Electronic design automation data
###
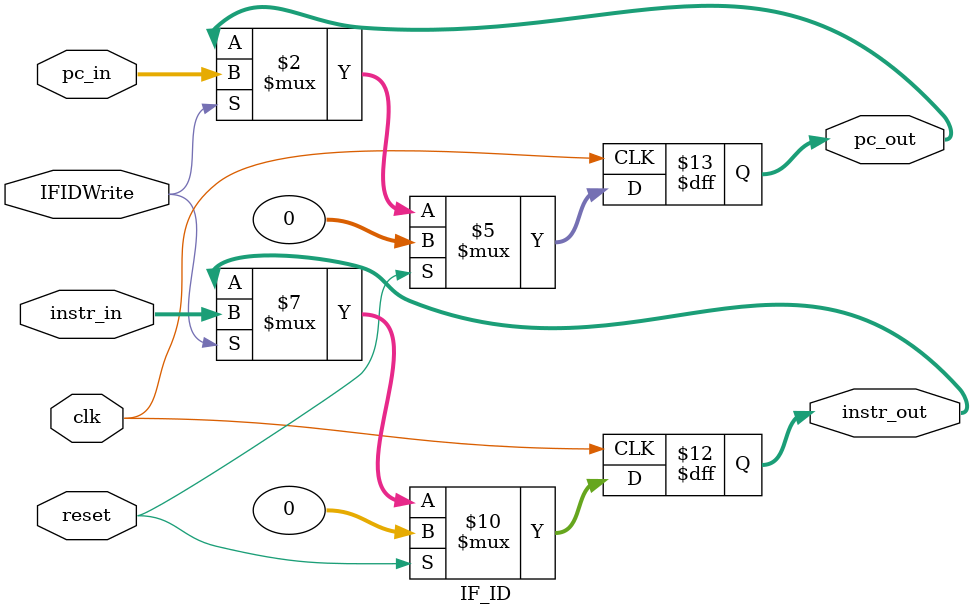
<source format=v>
`timescale 1ns / 1ns

module IF_ID(
        input clk, reset, IFIDWrite,
        input [31:0] instr_in, pc_in,
        output reg [31:0] instr_out, pc_out);
    always @(posedge clk) begin
        if (reset) begin
            instr_out <= 0;
            pc_out <= 0;
        end else if (IFIDWrite) begin
            instr_out <= instr_in;
            pc_out <= pc_in;
        end
    end
endmodule

</source>
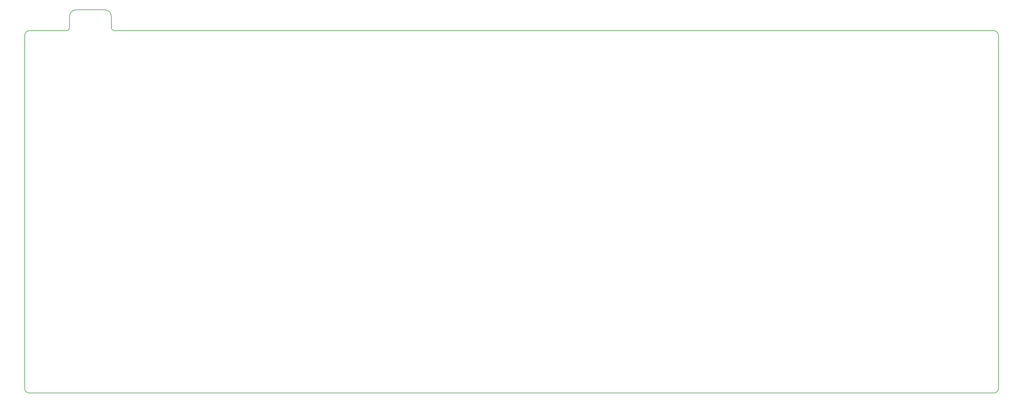
<source format=gm1>
%TF.GenerationSoftware,KiCad,Pcbnew,(5.1.8)-1*%
%TF.CreationDate,2021-02-05T17:02:16+01:00*%
%TF.ProjectId,Space Cowboy - A Jupiter75 Replacement PCB,53706163-6520-4436-9f77-626f79202d20,rev?*%
%TF.SameCoordinates,Original*%
%TF.FileFunction,Profile,NP*%
%FSLAX46Y46*%
G04 Gerber Fmt 4.6, Leading zero omitted, Abs format (unit mm)*
G04 Created by KiCad (PCBNEW (5.1.8)-1) date 2021-02-05 17:02:16*
%MOMM*%
%LPD*%
G01*
G04 APERTURE LIST*
%TA.AperFunction,Profile*%
%ADD10C,0.200000*%
%TD*%
G04 APERTURE END LIST*
D10*
X60055200Y-43755200D02*
G75*
G02*
X62055200Y-41755200I2000000J0D01*
G01*
X74055200Y-48255200D02*
G75*
G02*
X73055200Y-47255200I0J1000000D01*
G01*
X71055200Y-41755200D02*
G75*
G02*
X73055200Y-43755200I0J-2000000D01*
G01*
X46055200Y-49755200D02*
G75*
G02*
X47555200Y-48255200I1500000J0D01*
G01*
X60055200Y-47255200D02*
G75*
G02*
X59055200Y-48255200I-1000000J0D01*
G01*
X349555200Y-49755200D02*
X349555200Y-159755200D01*
X348055200Y-48255200D02*
G75*
G02*
X349555200Y-49755200I0J-1500000D01*
G01*
X74055200Y-48255200D02*
X348055200Y-48255200D01*
X62055200Y-41755200D02*
X71055200Y-41755200D01*
X47555200Y-161255200D02*
G75*
G02*
X46055200Y-159755200I0J1500000D01*
G01*
X349555200Y-159755200D02*
G75*
G02*
X348055200Y-161255200I-1500000J0D01*
G01*
X47555200Y-48255200D02*
X59055200Y-48255200D01*
X73055200Y-43755199D02*
X73055200Y-47255200D01*
X47555200Y-161255200D02*
X348055200Y-161255200D01*
X46055200Y-49755200D02*
X46055200Y-159755200D01*
X60055200Y-47255200D02*
X60055200Y-43755200D01*
M02*

</source>
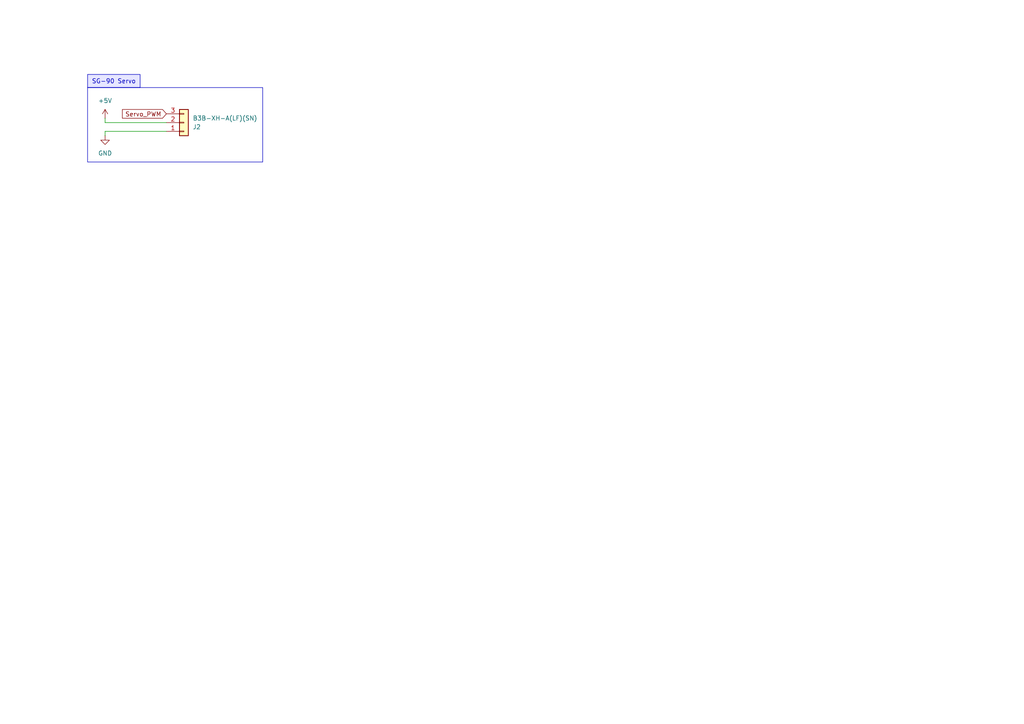
<source format=kicad_sch>
(kicad_sch
	(version 20250114)
	(generator "eeschema")
	(generator_version "9.0")
	(uuid "4f4ee9ec-6955-4069-88b8-e724e5083b89")
	(paper "A4")
	
	(rectangle
		(start 25.4 25.4)
		(end 76.2 46.99)
		(stroke
			(width 0)
			(type default)
		)
		(fill
			(type none)
		)
		(uuid ac46039a-68ac-45c9-9421-7e45c738678a)
	)
	(text_box "SG-90 Servo"
		(exclude_from_sim no)
		(at 25.4 21.59 0)
		(size 15.24 3.81)
		(margins 0.9525 0.9525 0.9525 0.9525)
		(stroke
			(width 0)
			(type solid)
		)
		(fill
			(type color)
			(color 0 0 255 0.1)
		)
		(effects
			(font
				(size 1.27 1.27)
			)
		)
		(uuid "061dfb01-b483-4d96-a418-82c5e5321289")
	)
	(wire
		(pts
			(xy 30.48 38.1) (xy 30.48 39.37)
		)
		(stroke
			(width 0)
			(type default)
		)
		(uuid "52d91a4c-be8e-4ab2-9bd5-90ff36f9fc05")
	)
	(wire
		(pts
			(xy 30.48 35.56) (xy 48.26 35.56)
		)
		(stroke
			(width 0)
			(type default)
		)
		(uuid "a0d6215e-a2da-4032-8025-20b911234350")
	)
	(wire
		(pts
			(xy 48.26 38.1) (xy 30.48 38.1)
		)
		(stroke
			(width 0)
			(type default)
		)
		(uuid "e68eacd8-46c7-49aa-8f42-23951dae20e7")
	)
	(wire
		(pts
			(xy 30.48 34.29) (xy 30.48 35.56)
		)
		(stroke
			(width 0)
			(type default)
		)
		(uuid "fedf3d75-0f3e-41b5-8558-11e0085df613")
	)
	(global_label "Servo_PWM"
		(shape input)
		(at 48.26 33.02 180)
		(fields_autoplaced yes)
		(effects
			(font
				(size 1.27 1.27)
			)
			(justify right)
		)
		(uuid "9b601463-7496-4c22-8b5a-331c53df0262")
		(property "Intersheetrefs" "${INTERSHEET_REFS}"
			(at 34.9335 33.02 0)
			(effects
				(font
					(size 1.27 1.27)
				)
				(justify right)
				(hide yes)
			)
		)
	)
	(symbol
		(lib_id "power:GND")
		(at 30.48 39.37 0)
		(unit 1)
		(exclude_from_sim no)
		(in_bom yes)
		(on_board yes)
		(dnp no)
		(fields_autoplaced yes)
		(uuid "5f833900-de6d-486c-a932-2ca5dd9a752d")
		(property "Reference" "#PWR024"
			(at 30.48 45.72 0)
			(effects
				(font
					(size 1.27 1.27)
				)
				(hide yes)
			)
		)
		(property "Value" "GND"
			(at 30.48 44.45 0)
			(effects
				(font
					(size 1.27 1.27)
				)
			)
		)
		(property "Footprint" ""
			(at 30.48 39.37 0)
			(effects
				(font
					(size 1.27 1.27)
				)
				(hide yes)
			)
		)
		(property "Datasheet" ""
			(at 30.48 39.37 0)
			(effects
				(font
					(size 1.27 1.27)
				)
				(hide yes)
			)
		)
		(property "Description" "Power symbol creates a global label with name \"GND\" , ground"
			(at 30.48 39.37 0)
			(effects
				(font
					(size 1.27 1.27)
				)
				(hide yes)
			)
		)
		(pin "1"
			(uuid "3afab0b3-88dc-412c-a160-c23b453a7ce7")
		)
		(instances
			(project ""
				(path "/6c4aa1f5-c08b-4349-85f8-88bb399e711f/f7f44c04-947a-4937-9801-601d1f41f1cc"
					(reference "#PWR024")
					(unit 1)
				)
			)
		)
	)
	(symbol
		(lib_id "Connector_Generic:Conn_01x03")
		(at 53.34 35.56 0)
		(mirror x)
		(unit 1)
		(exclude_from_sim no)
		(in_bom yes)
		(on_board yes)
		(dnp no)
		(uuid "7310ebc9-9fb1-4a04-8926-56f6e69ded82")
		(property "Reference" "J2"
			(at 55.88 36.8301 0)
			(effects
				(font
					(size 1.27 1.27)
				)
				(justify left)
			)
		)
		(property "Value" "B3B-XH-A(LF)(SN)"
			(at 55.88 34.2901 0)
			(effects
				(font
					(size 1.27 1.27)
				)
				(justify left)
			)
		)
		(property "Footprint" "Connector_JST:JST_XH_B3B-XH-A_1x03_P2.50mm_Vertical"
			(at 53.34 35.56 0)
			(effects
				(font
					(size 1.27 1.27)
				)
				(hide yes)
			)
		)
		(property "Datasheet" "~"
			(at 53.34 35.56 0)
			(effects
				(font
					(size 1.27 1.27)
				)
				(hide yes)
			)
		)
		(property "Description" "Generic connector, single row, 01x03, script generated (kicad-library-utils/schlib/autogen/connector/)"
			(at 53.34 35.56 0)
			(effects
				(font
					(size 1.27 1.27)
				)
				(hide yes)
			)
		)
		(pin "2"
			(uuid "c04ed9f2-76db-408b-86ca-3f6359282e1e")
		)
		(pin "1"
			(uuid "c399c728-b68f-49b3-8c46-ab02e9094240")
		)
		(pin "3"
			(uuid "97964108-3a12-4bac-8d82-3531dbcf39cc")
		)
		(instances
			(project ""
				(path "/6c4aa1f5-c08b-4349-85f8-88bb399e711f/f7f44c04-947a-4937-9801-601d1f41f1cc"
					(reference "J2")
					(unit 1)
				)
			)
		)
	)
	(symbol
		(lib_id "power:+5V")
		(at 30.48 34.29 0)
		(unit 1)
		(exclude_from_sim no)
		(in_bom yes)
		(on_board yes)
		(dnp no)
		(fields_autoplaced yes)
		(uuid "d7cb1dc2-883a-4f95-ae78-07a6257d534b")
		(property "Reference" "#PWR026"
			(at 30.48 38.1 0)
			(effects
				(font
					(size 1.27 1.27)
				)
				(hide yes)
			)
		)
		(property "Value" "+5V"
			(at 30.48 29.21 0)
			(effects
				(font
					(size 1.27 1.27)
				)
			)
		)
		(property "Footprint" ""
			(at 30.48 34.29 0)
			(effects
				(font
					(size 1.27 1.27)
				)
				(hide yes)
			)
		)
		(property "Datasheet" ""
			(at 30.48 34.29 0)
			(effects
				(font
					(size 1.27 1.27)
				)
				(hide yes)
			)
		)
		(property "Description" "Power symbol creates a global label with name \"+5V\""
			(at 30.48 34.29 0)
			(effects
				(font
					(size 1.27 1.27)
				)
				(hide yes)
			)
		)
		(pin "1"
			(uuid "1d119447-cd8e-4c8e-beaa-969720f9d1d5")
		)
		(instances
			(project ""
				(path "/6c4aa1f5-c08b-4349-85f8-88bb399e711f/f7f44c04-947a-4937-9801-601d1f41f1cc"
					(reference "#PWR026")
					(unit 1)
				)
			)
		)
	)
)

</source>
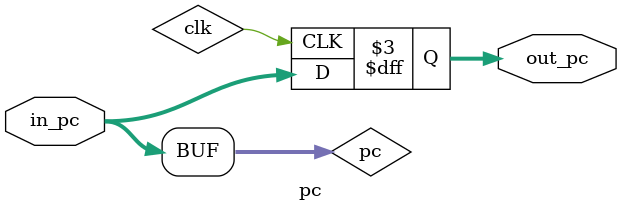
<source format=v>
module pc(in_pc, out_pc);

  input [31:0]in_pc;
  reg [31:0]pc;
  reg clk;
  output reg [31:0]out_pc;

  always@(in_pc)
  begin
    pc = in_pc;
  end

  always@(posedge clk)
  begin
    out_pc = pc;
  end

endmodule
</source>
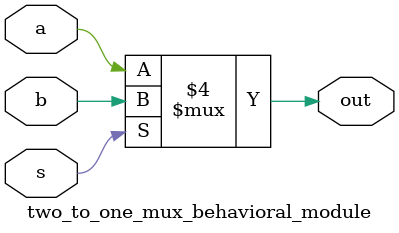
<source format=v>

module two_to_one_mux_behavioral_module (a, b, s, out);
	input a, b;
	input s;	
	output out;
	reg out;
	
	always@(a or b or s)
	begin
		if (s == 1'b0)
			out <= a;
		else
			out <= b;
	end

endmodule
</source>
###
◆ Your instructions ◆
All lines from the start of the entries above through the line containing "instr_out <= instr_in;" must be transcribed exactly, both ends included, and no picture may be copied.

◆ Result below ◆
<source format=v>
`timescale 1ns / 1ns

module IF_ID(
        input clk, reset, IFIDWrite,
        input [31:0] instr_in, pc_in,
        output reg [31:0] instr_out, pc_out);
    always @(posedge clk) begin
        if (reset) begin
            instr_out <= 0;
            pc_out <= 0;
        end else if (IFIDWrite) begin
            instr_out <= instr_in;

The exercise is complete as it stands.